- _SELECTED TEXT_
5.2.6 Illustration for a Single Unit

export_tikz <- FALSE
# Focus on a unit
i <- 11

X0 <- df[df$A == 0, c("X1", "X2")]
X1 <- df[df$A == 1, c("X1", "X2")]

if (export_tikz == TRUE) 
  tikz('figs/gaussian-1-transport.tex', width = 2, height = 2.2)

par(mar = c(2.1, 2.1, 1.8, 0.1))
x_lim <- c(-4, 4)
y_lim <- c(-4, 4)

# X1 then X2
plot(
  X0, 
  pch = 16, 
  col = adjustcolor(colGpe0, alpha = .3), 
  xlim = x_lim, ylim = y_lim, 
  xlab = "", ylab = "",
  main = "",
  family = font_family
)
title(xlab = "X1", ylab="X2", line=2, cex.lab=1.2, family = font_family)
# title(main = "X1 then X2", line=.5, cex.lab=1.2, family = font_family)
points(X1, col = adjustcolor(colGpe1, alpha = .3), pch = 16)

# Individual of interest
points(X0[i, ], col = adjustcolor(colGpe0, alpha = 1), pch = 15, cex = 1.5)
points(X0_t[i, 1], X0_t[i, 2], col = adjustcolor(colour_methods[["OT"]], alpha = 1), pch = 15, cex = 1.5)
points(X0_skh_l[["0.1"]][i, 1], X0_skh_l[["0.1"]][i, 2], col = adjustcolor(colour_methods[["skh"]], alpha = 1), pch = 15, cex = 1.5)
points(X0_st_12[i, 1], X0_st_12[i, 2], col = adjustcolor(colour_methods[["seq_1"]], alpha = 1), pch = 15, cex = 1.5)
points(X0_st_21[i, 1], X0_st_21[i, 2], col = adjustcolor(colour_methods[["seq_2"]], alpha = 1), pch = 15, cex = 1.5)

length_arrow <- 0.1
lwd_arrow <- 2
# OT
arrows(
  x0 = X0$X1[i], y0 = X0$X2[i],
  x1 = X0_t[i, 1], y1 = X0_t[i, 2],
  length = length_arrow, col = adjustcolor(colour_methods[["OT"]], alpha = 1),
  lwd = lwd_arrow, lty = 2
)
# Regularization
arrows(
  x0 = X0$X1[i], y0 = X0$X2[i],
  x1 = X0_skh_l[["0.1"]][i, 1], y1 = X0_skh_l[["0.1"]][i, 2],
  length = length_arrow, col = adjustcolor(colour_methods[["skh"]], alpha = 1),
  lwd = lwd_arrow, lty = 2
)
# Seq OT (1): X_1 first
points(X0_st_12[i, 1], X0$X2[i], col = adjustcolor(colour_methods[["seq_1"]], alpha = .5), pch = 16, cex = 1.5)

- _MATERIAL_
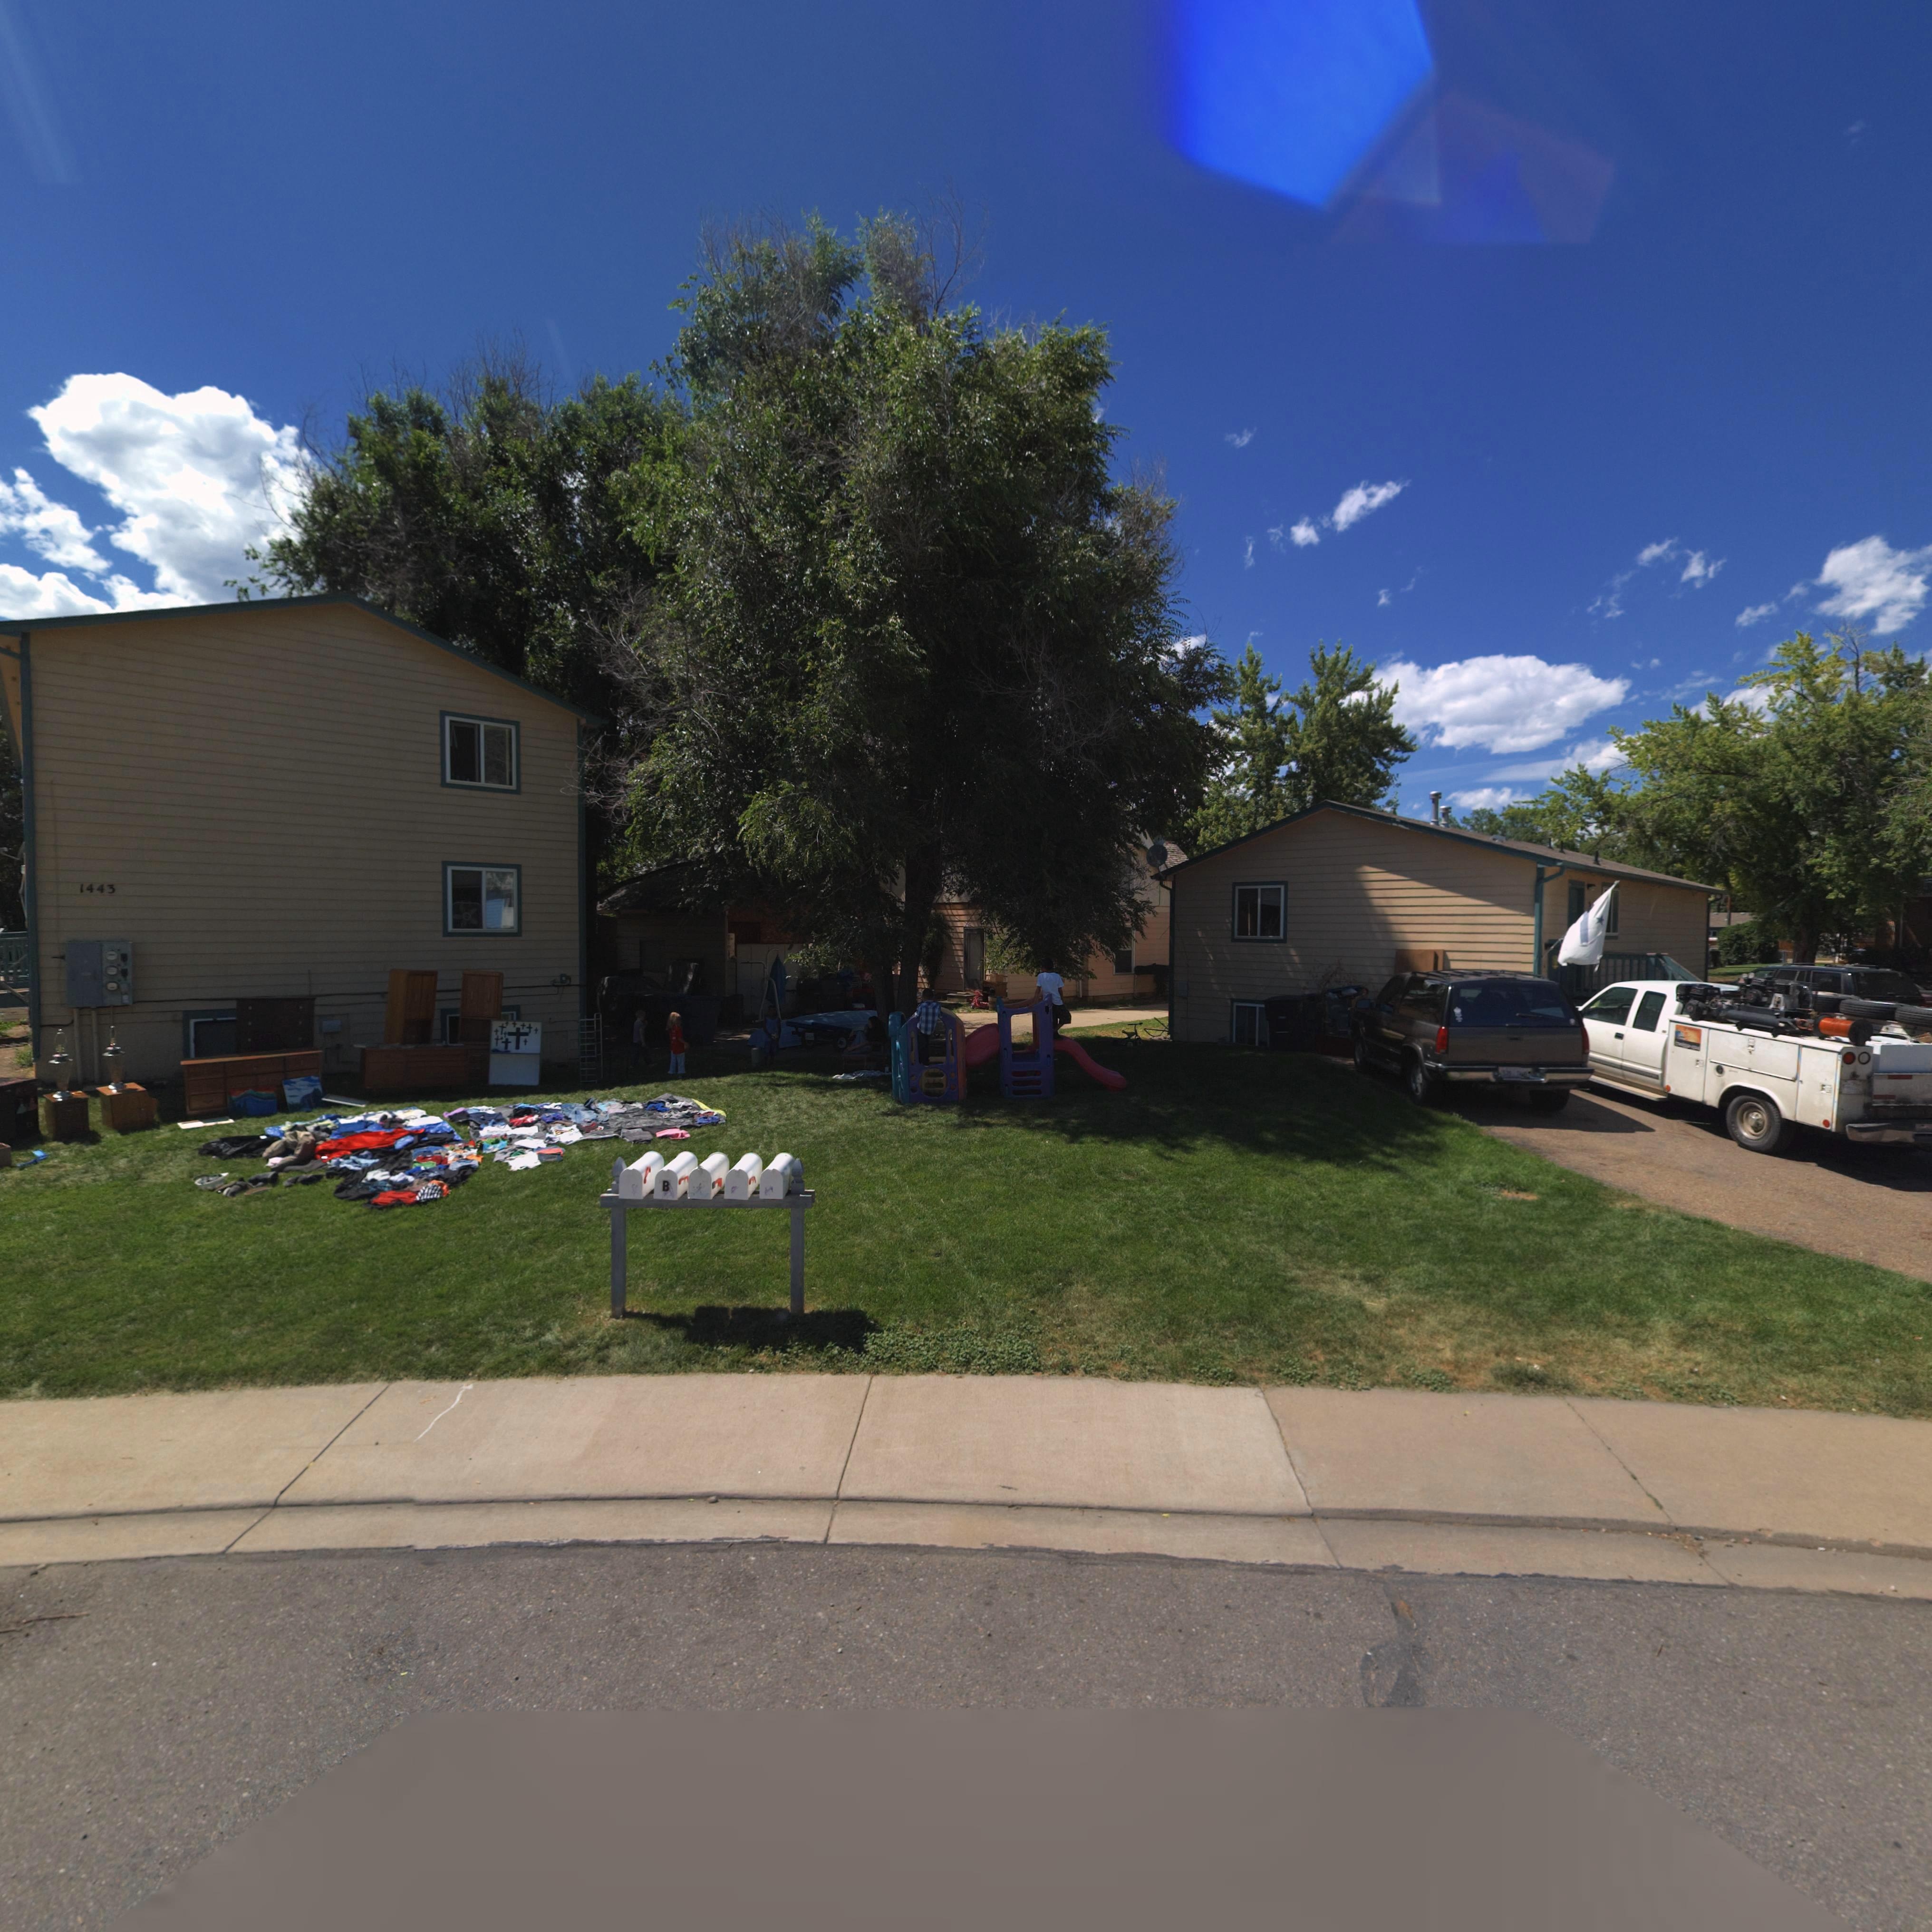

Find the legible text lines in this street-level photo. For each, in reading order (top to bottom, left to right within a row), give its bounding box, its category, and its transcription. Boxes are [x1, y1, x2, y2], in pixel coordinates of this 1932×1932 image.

- _GOALS_
- a) In the plotting code, which names are used as keys to pick colors from colour_methods? List each one once.
- b) Pick up the plotting code for the single-unit illustration right after its last line and keep writing it.
None of the data has any bearing on this work.

- _ANSWERS BY TASK_
- a) OT, skh, seq_1, seq_2

- b)
arrows(
  x0 = X0$X1[i], y0 = X0$X2[i],
  x1 = X0_st_12[i, 1], y1 = X0$X2[i],
  length = length_arrow, col = adjustcolor(colour_methods[["seq_1"]], alpha = 1),
  lwd = lwd_arrow
)
arrows(
  x0 = X0_st_12[i, 1], y0 = X0$X2[i],
  x1 = X0_st_12[i, 1], y1 = X0_st_12[i, 2],
  length = length_arrow, col = adjustcolor(colour_methods[["seq_1"]], alpha = 1),
  lwd = lwd_arrow
)

# Seq OT (2): X_2 first
points(X0$X1[i], X0_st_21[i,2], col = adjustcolor(colour_methods[["seq_2"]], alpha = .5), pch = 16, cex = 1.5)
arrows(
  x0 = X0$X1[i], y0 = X0$X2[i],
  x1 = X0$X1[i], y1 = X0_st_21[i,2],
  length = length_arrow, col = adjustcolor(colour_methods[["seq_2"]], alpha = 1),
  lwd = lwd_arrow
)
arrows(
  x0 = X0$X1[i], y0 = X0_st_21[i,2],
  x1 = X0_st_21[i, 1], y1 = X0_st_21[i, 2],
  length = length_arrow, col = adjustcolor(colour_methods[["seq_2"]], alpha = 1),
  lwd = lwd_arrow
)

legend(
  "topleft", 
  legend = c("$x_i$ (Obs.)", "OT", "Sinkhorn", "Seq. OT (1)", "Seq. OT (2)"), 
  col = c(colGpe0, colour_methods[c("OT", "skh", "seq_1", "seq_2")]), 
  pch = 15, pt.cex = 1.5, cex = 1,
  bty = "n"
)

if (export_tikz == TRUE) {
  dev.off()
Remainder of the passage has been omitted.